According to Evans's autobiography, Mascarenhas told him that the army's outrages against Bengalis far outweighed those of Bengalis against non-Bengalis. Hindus in particular were army targets. Senior officers had told him that they were seeking a "final solution", determined "to cleanse east Pakistan once and for all of the threat of secession, even if it means killing 2 million people and ruling the province as a colony for 30 years." His eyewitness testimony and sincerity were impressive. Once his wife and family had been evacuated from Pakistan – neither he nor they could ever go back – the paper ran the story across two pages under the headline: GENOCIDE. Indira Gandhi, then India's prime minister, later told Evans that it had set her on a campaign of personal diplomacy that prepared the ground for armed intervention.


It was a courageous act of reporting, and it may have changed the world for the better; the US never offered more than lukewarm support for its ally, Pakistan, which was defeated in weeks.


Bose's book, however, raises troubling questions about the report's complete veracity – a massacre said to have killed 8,000 Hindus probably killed only 16 at most – as well as its effect. Soon after the war ended, a prediction (or threat) of 2 million dead had been elevated to the widely publicised fact of 3 million dead, which is still commonly accepted in India and Bangladesh. A truth about the Bangladesh war is that remarkably few scholars and historians have given it thorough, independent scrutiny. Bose's research has taken her from the archives to interviews with elderly peasants in Bangladesh and retired army officers in Pakistan. Her findings are significant.


She estimates that during the conflict of 1971 a total of somewhere between 50,000 and 100,000 combatants and non-combatants perished on all sides.

Much beyond 100,000 and "one enters a world of meaningless speculation". As to genocide, it would be more accurate to accuse the Pakistan army of political killing. Many Bengalis remained loyal to the old regime and went unharmed. The army and its paramilitaries (who were mainly Biharis) were at their most genocidal in their persecution of Hindu Bengali men, whom they believed as a group to be disloyal. By contrast, many Bengali Muslim civilians attacked non-Bengalis and Bengali Hindus purely on the grounds of their ethnic or religious identity and/or for material gain. In terms of genocide, their guilt is much clearer.
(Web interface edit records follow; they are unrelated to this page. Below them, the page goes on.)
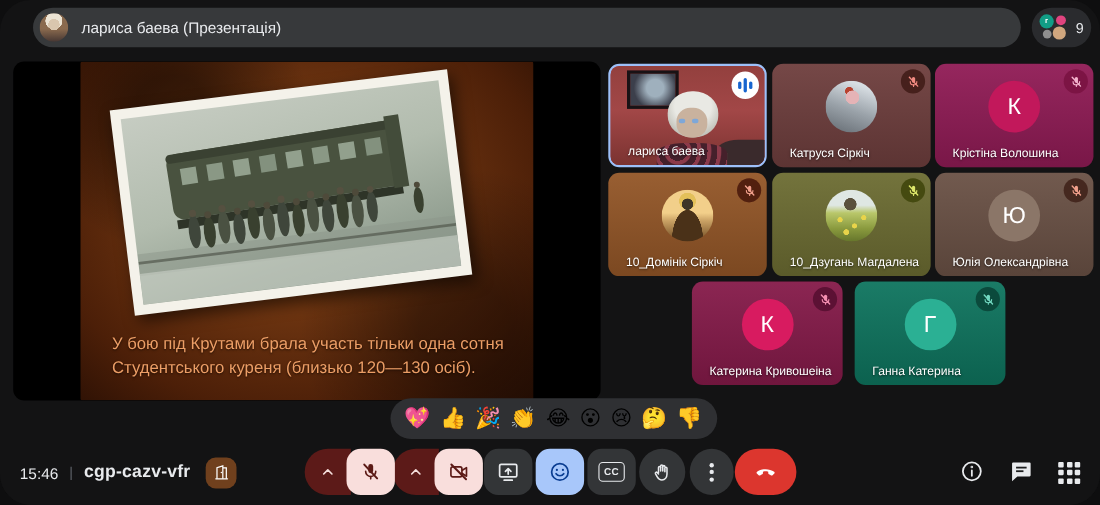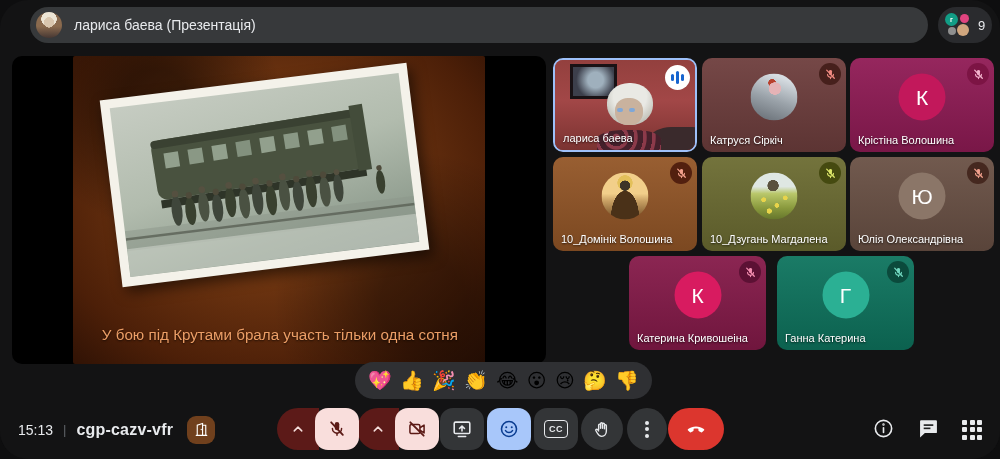--- a/index.html
+++ b/index.html
@@ -45,7 +45,7 @@
   .tile::before { content:""; position:absolute; inset:0;
     background:linear-gradient(180deg, rgba(255,255,255,.05), rgba(0,0,0,.16)); pointer-events:none; }
   .tile.speaking { border:2px solid #9dc0f9; }
-  .tile-name { position:absolute; left:8px; bottom:6px; color:#fff; font-size:11px; font-weight:500;
+  .tile-name { position:absolute; left:16px; bottom:6px; color:#fff; font-size:11px; font-weight:500;
     text-shadow:0 1px 2px rgba(0,0,0,.7); white-space:nowrap; z-index:3; }
   .avatar-circle { position:absolute; left:50%; top:42%; width:47px; height:47px; transform:translate(-50%,-50%);
     border-radius:50%; display:flex; align-items:center; justify-content:center; z-index:2; }

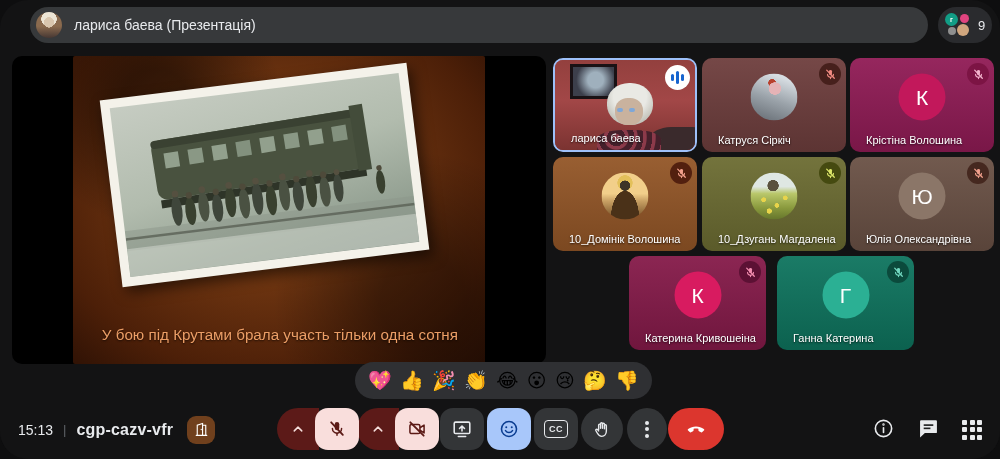--- a/index.html
+++ b/index.html
@@ -260,7 +260,7 @@
   </g>
           </svg>
         </div>
-        <div class="tile-name">10_Домінік Волошина</div>
+        <div class="tile-name">10_Домінік Сіркіч</div>
       </div>
       <div class="tile" style="left: 702px; top: 157px; width: 144px; height: 94px; background: rgb(108, 108, 50);">
         <div class="avatar-circle art-field"></div>

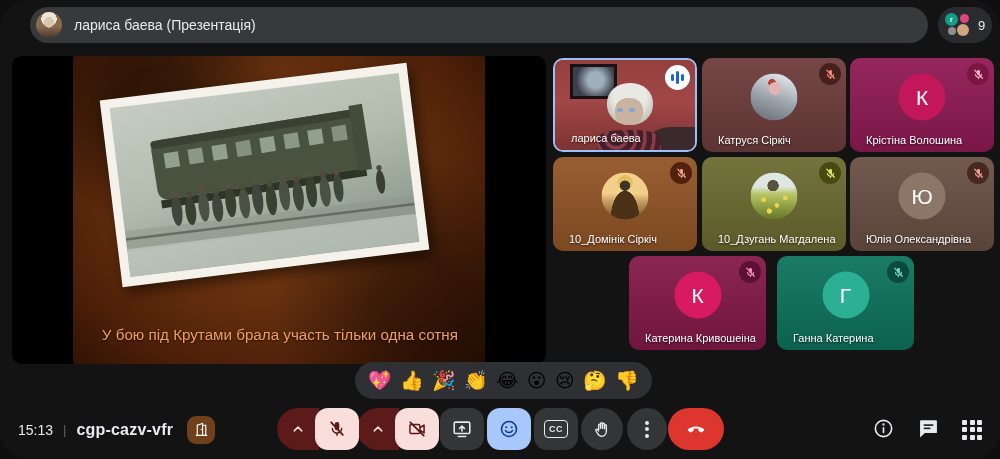--- a/index.html
+++ b/index.html
@@ -196,6 +196,7 @@
       </div>
       <div class="caption">
         <div>У бою під Крутами брала участь тільки одна сотня</div>
+        <div>Студентського куреня (близько 120—130 осіб).</div>
       </div>
     </div>
   </div>

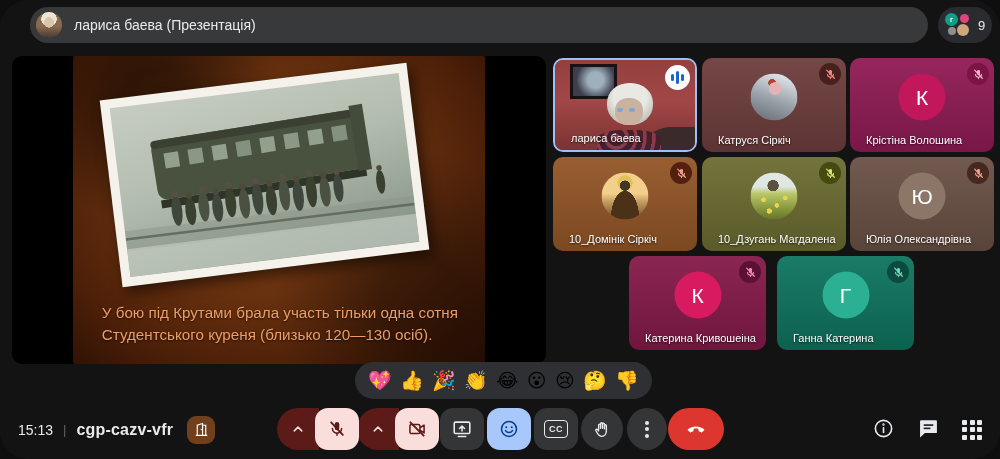--- a/index.html
+++ b/index.html
@@ -341,7 +341,7 @@
 
   <div class="bottom-bar">
     <div class="meet-meta">
-      <span class="meta-time">15:13</span>
+      <span class="meta-time">15:46</span>
       <span class="meta-sep">|</span>
       <span class="meta-code">cgp-cazv-vfr</span>
       <span class="door-badge">

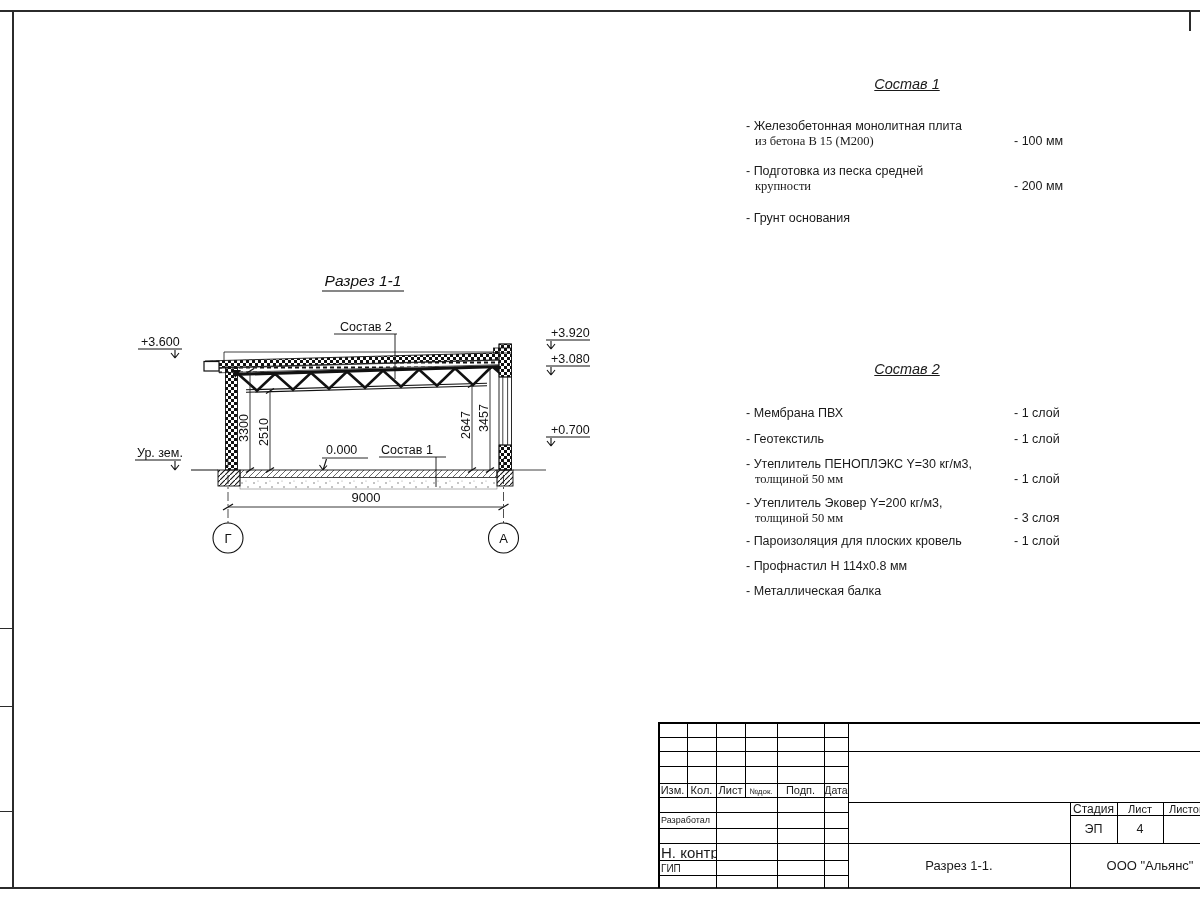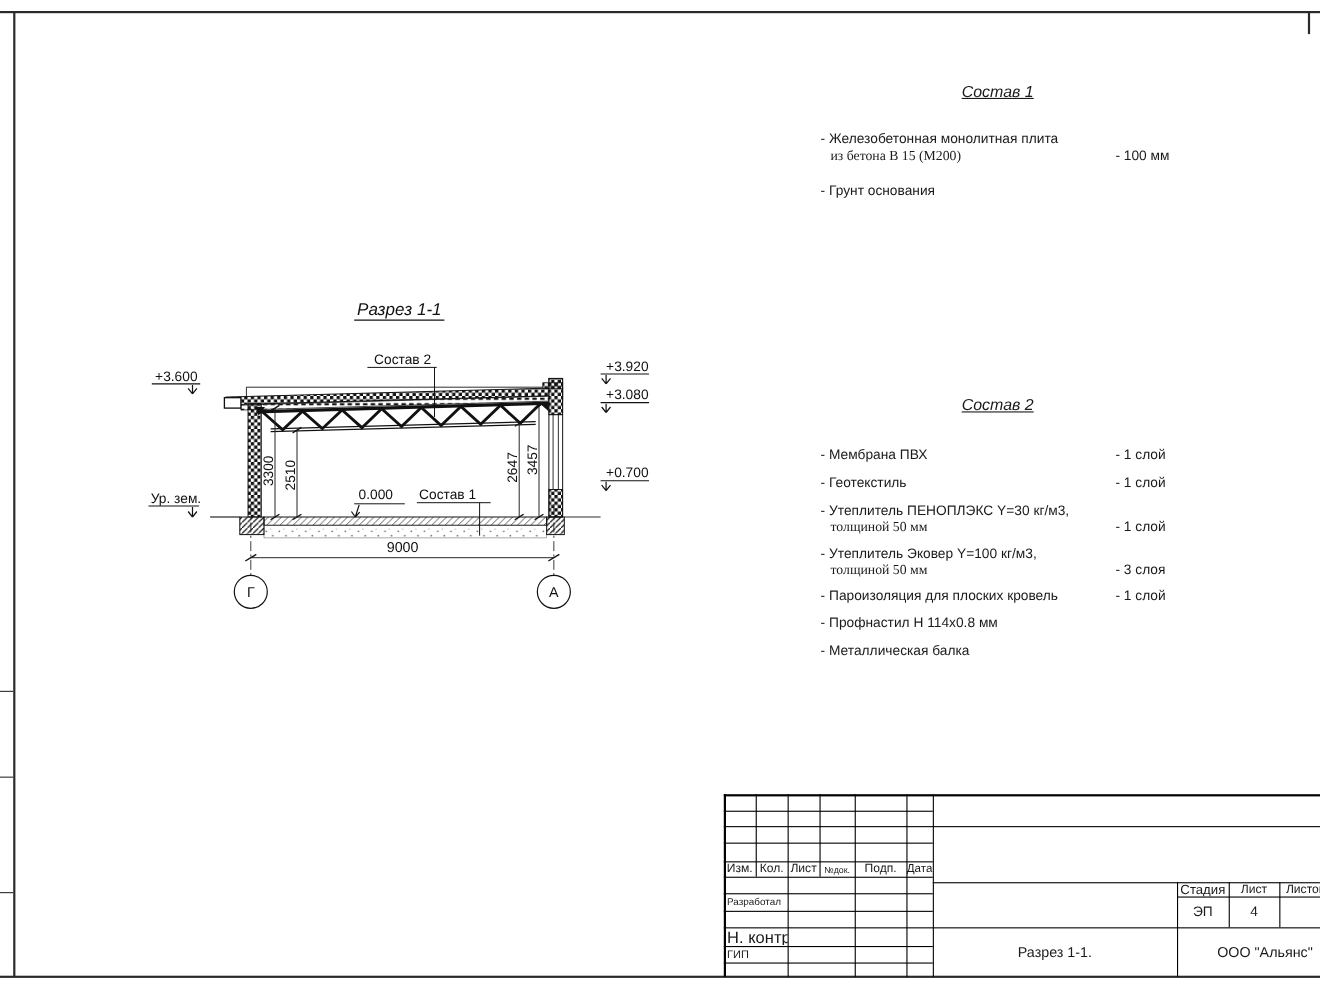--- a/index.html
+++ b/index.html
@@ -39,6 +39,11 @@
     <div class="l2">из бетона В 15 (М200)</div>
     <span class="val">- 100 мм</span>
   </div>
+  <div class="ci" style="margin-top:15px">
+    <div>- Подготовка из песка средней</div>
+    <div class="l2">крупности</div>
+    <span class="val">- 200 мм</span>
+  </div>
   <div class="ci" style="margin-top:17px">
     <div>- Грунт основания</div>
   </div>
Does this arithmetic and legalism matter? It happened 40 years ago and it's all very complicated – a shifting kaleidoscope of religious and linguistic difference and political loyalties, animated by old prejudices and fresh desires. The savagery is at times unbearable to read. In the words of Michael Ignatieff on the Balkans conflict: "When people are sufficiently afraid, they will do anything ... ethnic hatred is the result of the terror that arises when legitimate authority disintegrates." But it's not the only human habit that continues. Every day, foreign conflicts with complicated origins reach us dressed with appealing simplicity: a besieged town needs to be relieved, an autocrat removed, a regime changed – do these things and all will be better, if not exactly well. If nothing else, Bose's account warns us of how much we need to find out.